—Trago-te visitas de alguem, que em poucos dias te dará em vez de visitas, um abraço.
—De quem? Ah!... Angelo escreveu-lhe?
—Como adivinhaste depressa!
—Pois de quem maïs havia de ser? Mas diz que... em poucos dias... Então?
—Tel-o-hemos cá pelo Natal.
—Fala verdade?
—Assim m’o diz n’esta carta. Queres ler?
—Para quê?—respondeu a rapariga, fitando porém o papel com os olhos cheios de curiosidade.

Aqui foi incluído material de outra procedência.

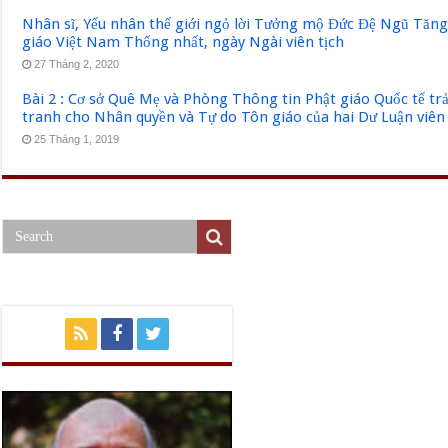
Nhân sĩ, Yếu nhân thế giới ngỏ lời Tưởng mộ Đức Đệ Ngũ Tăn
giáo Việt Nam Thống nhất, ngày Ngài viên tịch
27 Tháng 2, 2020
Bài 2 : Cơ sở Quê Mẹ và Phòng Thông tin Phật giáo Quốc tế tr
tranh cho Nhân quyền và Tự do Tôn giáo của hai Dư Luận viên
25 Tháng 1, 2019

—Ora lê, lê... Até para vêr se ainda te recordas das lições, que eu te dei.
—Ai, lá isso... mas, o caldo do meu padrinho...
—Deixa que o lume é que o ha de aquecer e não a tua presença.
Ermelinda approximou-se; tomando a carta das mãos de Augusto, começou a lêl-a com intensa curiosidade.
Zé P’reira proseguiu no seu monólogo:
—A religião, senhores—dissertava elle—não manda tal... Isso é que não manda... A religião é a palavra de Deus... e Deus disse... sim... Deus disse... Deus disse muita coisa... Disse que por este deixarás pae e mãe. Ora a santa madre igreja é mãe, é, sim, senhores; que tem lá isso? mas não é maïs mãe do que a outra mãe... e então... senhores, uma mulher não deve deixar por ella o seu marido; porque o marido, senhores, é o tudo de uma casa, e o ganhapão da familia. Ora, senhores, que é forte desgraça.
O monólogo do desconsolado conjuge e a leitura de Ermelinda foram interrompidos por uma voz potente, que cantava na rúa.
O dinheiro paga tudo, Não se fica a dever nada; Toma, toma o limão verde, Ó da fresca limonada.